══ Information supplied ══

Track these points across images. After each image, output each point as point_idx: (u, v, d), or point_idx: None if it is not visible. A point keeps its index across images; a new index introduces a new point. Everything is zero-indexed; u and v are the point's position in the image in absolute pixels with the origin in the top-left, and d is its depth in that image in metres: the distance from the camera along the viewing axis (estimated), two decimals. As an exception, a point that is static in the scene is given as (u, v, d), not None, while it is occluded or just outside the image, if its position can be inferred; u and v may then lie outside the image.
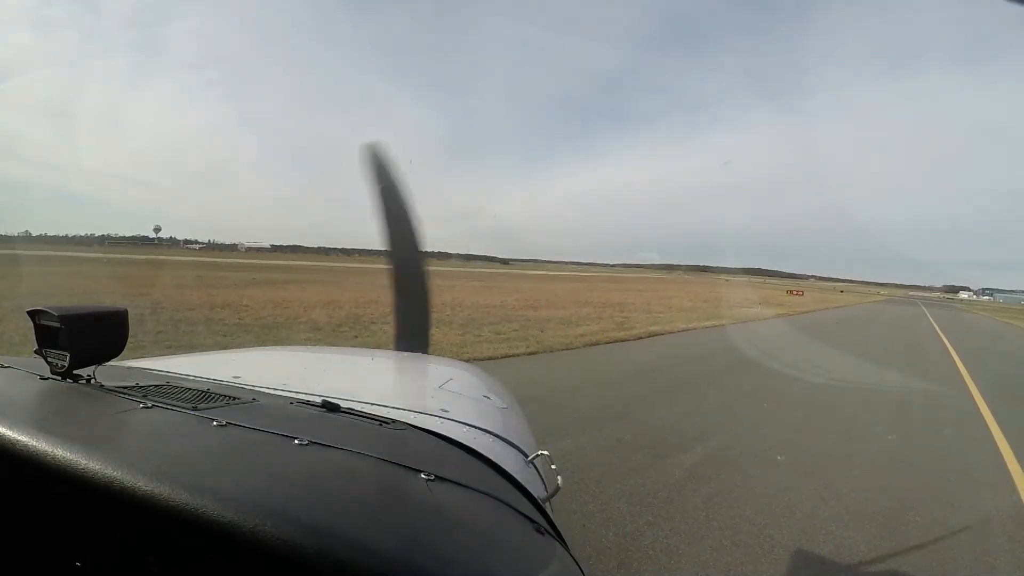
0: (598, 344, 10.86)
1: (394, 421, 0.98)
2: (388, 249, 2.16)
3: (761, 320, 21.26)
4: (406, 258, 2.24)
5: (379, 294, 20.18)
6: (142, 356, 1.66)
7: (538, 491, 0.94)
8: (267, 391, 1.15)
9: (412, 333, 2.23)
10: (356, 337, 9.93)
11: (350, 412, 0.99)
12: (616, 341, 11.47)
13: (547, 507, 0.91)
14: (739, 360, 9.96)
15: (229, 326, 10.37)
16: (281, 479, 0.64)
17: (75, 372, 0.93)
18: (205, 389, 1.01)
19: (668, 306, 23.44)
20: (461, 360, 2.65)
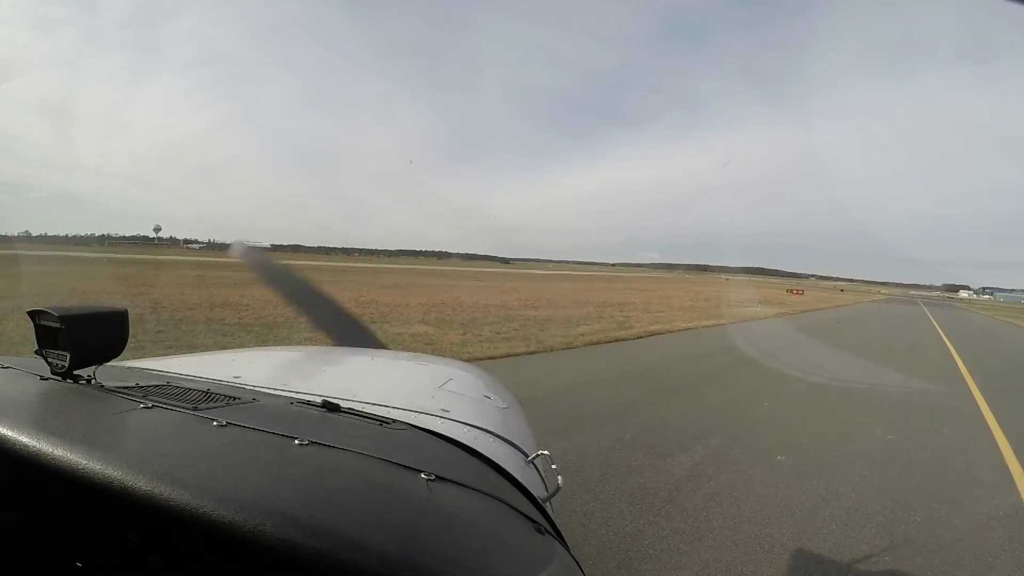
0: (599, 343, 10.86)
1: (394, 421, 0.98)
2: (269, 286, 2.47)
3: (761, 319, 21.26)
4: (279, 281, 2.51)
5: (379, 293, 20.21)
6: (142, 356, 1.66)
7: (538, 491, 0.94)
8: (267, 391, 1.15)
9: (339, 327, 2.39)
10: (356, 337, 9.92)
11: (350, 412, 0.99)
12: (617, 340, 11.47)
13: (547, 507, 0.91)
14: (739, 359, 9.96)
15: (229, 325, 10.37)
16: (281, 479, 0.64)
17: (75, 372, 0.93)
18: (205, 389, 1.01)
19: (668, 305, 23.44)
20: (461, 360, 2.65)
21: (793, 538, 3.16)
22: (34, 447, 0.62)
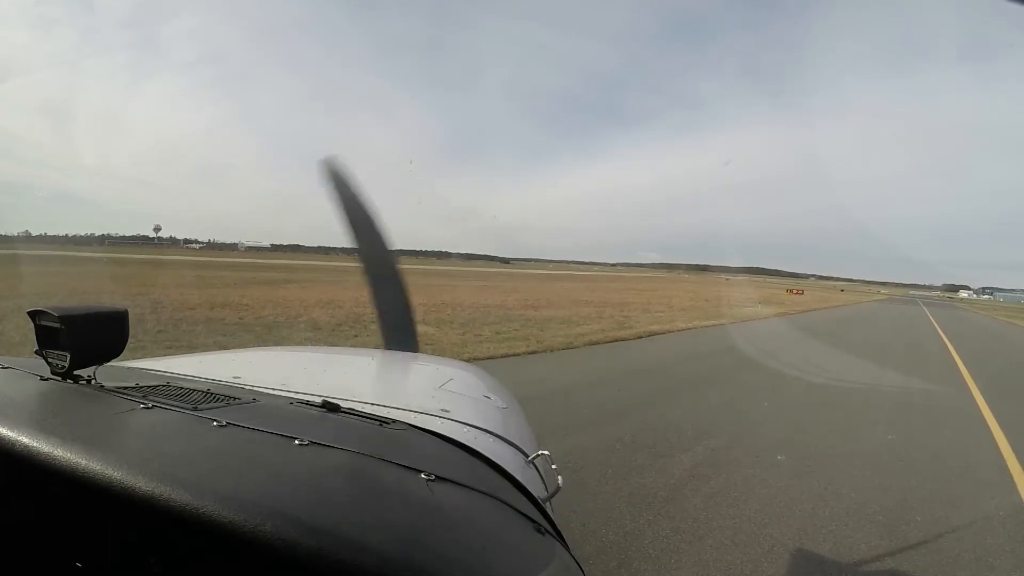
0: (599, 343, 10.86)
1: (394, 421, 0.98)
2: (360, 256, 2.22)
3: (761, 319, 21.25)
4: (378, 262, 2.29)
5: (379, 294, 20.16)
6: (142, 356, 1.66)
7: (538, 491, 0.94)
8: (267, 391, 1.15)
9: (399, 332, 2.26)
10: (356, 337, 9.93)
11: (350, 412, 0.99)
12: (617, 340, 11.47)
13: (547, 507, 0.91)
14: (739, 359, 9.95)
15: (229, 325, 10.37)
16: (281, 479, 0.64)
17: (75, 372, 0.93)
18: (205, 389, 1.01)
19: (668, 305, 23.44)
20: (461, 360, 2.65)
21: (793, 538, 3.16)
22: (34, 447, 0.62)
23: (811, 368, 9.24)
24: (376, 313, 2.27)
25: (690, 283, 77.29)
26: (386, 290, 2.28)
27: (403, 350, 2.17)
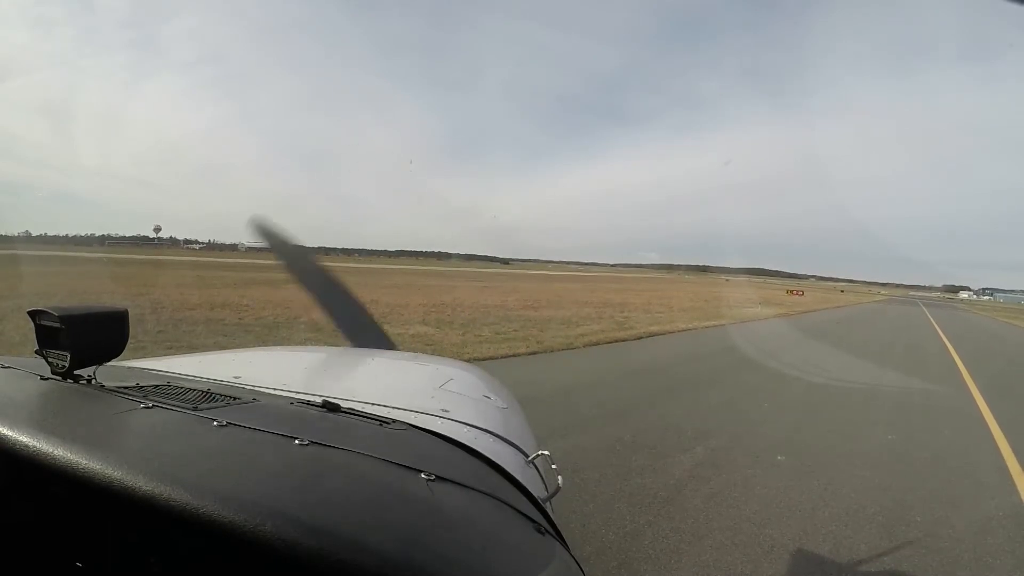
0: (599, 344, 10.86)
1: (394, 421, 0.98)
2: (294, 276, 2.36)
3: (761, 320, 21.25)
4: (307, 272, 2.42)
5: (379, 294, 20.19)
6: (142, 356, 1.66)
7: (538, 491, 0.94)
8: (267, 391, 1.15)
9: (362, 329, 2.30)
10: (356, 337, 9.91)
11: (350, 412, 0.99)
12: (616, 341, 11.47)
13: (547, 507, 0.91)
14: (739, 360, 9.96)
15: (229, 326, 10.37)
16: (281, 479, 0.64)
17: (75, 372, 0.93)
18: (205, 389, 1.01)
19: (668, 306, 23.44)
20: (462, 360, 2.64)
21: (793, 538, 3.16)
22: (34, 447, 0.61)
23: (811, 368, 9.24)
24: (330, 318, 2.32)
25: (690, 284, 77.26)
26: (327, 293, 2.36)
27: (375, 346, 2.20)
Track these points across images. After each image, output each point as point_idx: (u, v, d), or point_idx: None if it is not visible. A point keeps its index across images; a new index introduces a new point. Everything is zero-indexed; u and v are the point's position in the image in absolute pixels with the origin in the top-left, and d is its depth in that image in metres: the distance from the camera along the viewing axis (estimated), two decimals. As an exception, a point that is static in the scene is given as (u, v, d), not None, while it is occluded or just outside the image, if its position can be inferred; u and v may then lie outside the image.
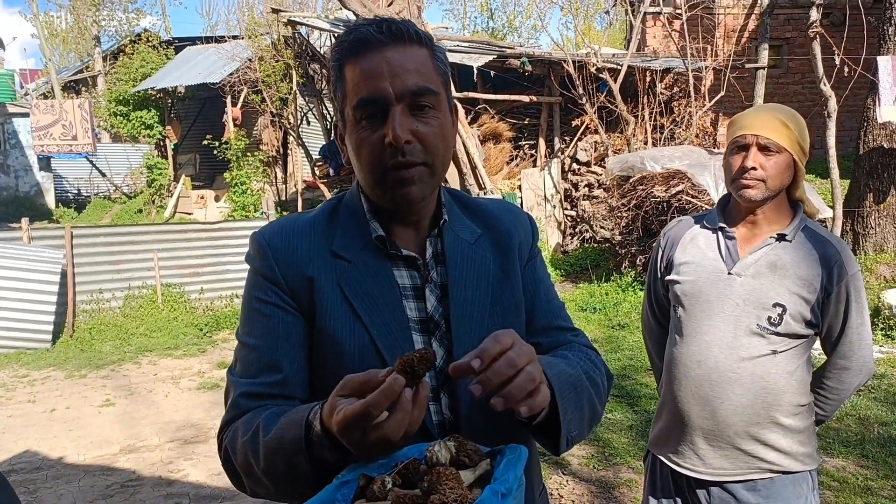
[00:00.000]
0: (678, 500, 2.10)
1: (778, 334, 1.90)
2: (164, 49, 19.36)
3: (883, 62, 7.59)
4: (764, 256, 1.93)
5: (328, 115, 14.23)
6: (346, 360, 1.13)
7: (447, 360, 1.17)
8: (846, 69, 7.91)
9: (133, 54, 18.77)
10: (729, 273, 1.96)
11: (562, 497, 3.98)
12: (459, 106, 10.65)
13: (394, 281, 1.17)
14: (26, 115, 17.88)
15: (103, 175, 20.64)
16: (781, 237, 1.94)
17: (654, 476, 2.17)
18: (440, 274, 1.20)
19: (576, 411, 1.07)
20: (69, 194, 20.35)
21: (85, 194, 20.55)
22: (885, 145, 7.93)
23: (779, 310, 1.89)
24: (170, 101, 17.93)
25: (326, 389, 1.14)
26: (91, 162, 20.19)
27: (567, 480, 4.17)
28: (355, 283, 1.16)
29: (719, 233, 2.02)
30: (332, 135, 13.60)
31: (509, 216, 1.32)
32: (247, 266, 1.24)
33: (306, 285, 1.16)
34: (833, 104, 7.80)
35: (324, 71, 13.88)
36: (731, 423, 1.93)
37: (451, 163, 8.48)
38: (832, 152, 7.83)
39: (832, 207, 7.80)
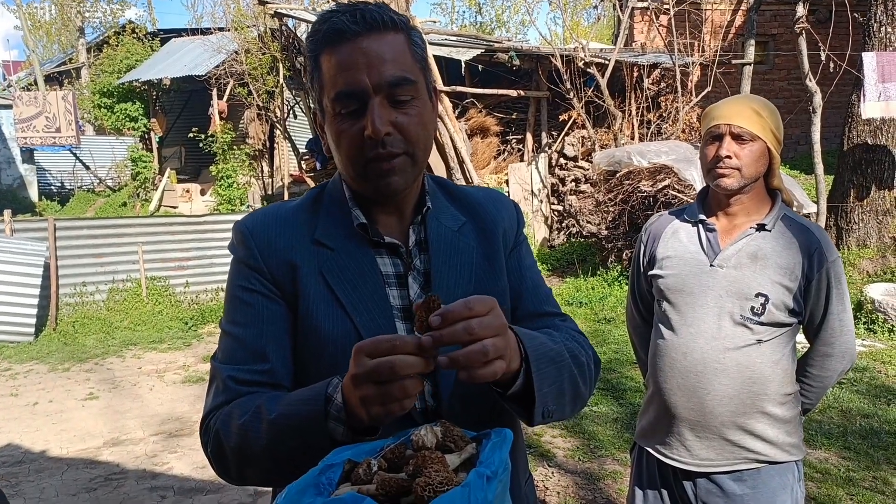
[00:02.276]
0: (664, 491, 2.11)
1: (762, 324, 1.91)
2: (149, 41, 19.23)
3: (868, 58, 7.64)
4: (745, 247, 1.95)
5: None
6: (329, 348, 1.13)
7: None
8: (832, 65, 7.97)
9: (117, 46, 18.64)
10: (711, 265, 1.97)
11: (547, 489, 3.99)
12: (445, 98, 10.66)
13: (377, 269, 1.16)
14: (9, 106, 17.67)
15: (87, 168, 20.47)
16: (761, 227, 1.95)
17: (641, 468, 2.18)
18: (423, 262, 1.20)
19: (553, 385, 1.06)
20: (52, 187, 20.16)
21: (69, 187, 20.37)
22: (868, 141, 8.00)
23: (761, 299, 1.90)
24: (155, 93, 17.80)
25: (308, 378, 1.13)
26: (75, 155, 20.02)
27: (553, 472, 4.18)
28: (338, 271, 1.15)
29: (700, 225, 2.04)
30: (313, 123, 13.54)
31: (494, 204, 1.32)
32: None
33: (289, 273, 1.15)
34: (818, 100, 7.86)
35: (311, 64, 13.80)
36: (718, 414, 1.94)
37: (439, 157, 8.46)
38: (817, 148, 7.88)
39: (816, 203, 7.86)
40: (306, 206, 1.23)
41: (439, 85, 10.64)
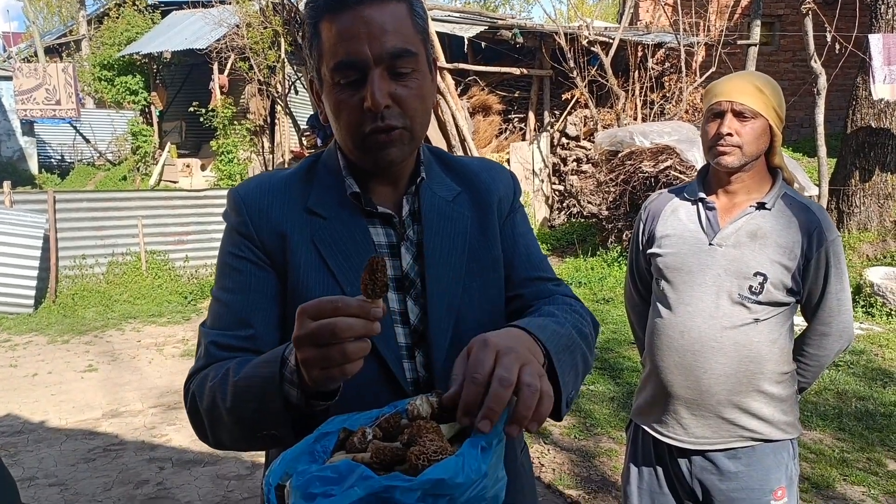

═══

* [Your assignment] Beginning at the line above that contains "10: (729, 273, 1.96)", return each line exactly through the line that contains "32: (247, 266, 1.24)", and no others.

* [Answer for this exercise]
10: (729, 273, 1.96)
11: (562, 497, 3.98)
12: (459, 106, 10.65)
13: (394, 281, 1.17)
14: (26, 115, 17.88)
15: (103, 175, 20.64)
16: (781, 237, 1.94)
17: (654, 476, 2.17)
18: (440, 274, 1.20)
19: (576, 411, 1.07)
20: (69, 194, 20.35)
21: (85, 194, 20.55)
22: (885, 145, 7.93)
23: (779, 310, 1.89)
24: (170, 101, 17.93)
25: (326, 389, 1.14)
26: (91, 162, 20.19)
27: (567, 480, 4.17)
28: (355, 283, 1.16)
29: (719, 233, 2.02)
30: (332, 135, 13.60)
31: (509, 216, 1.32)
32: (247, 266, 1.24)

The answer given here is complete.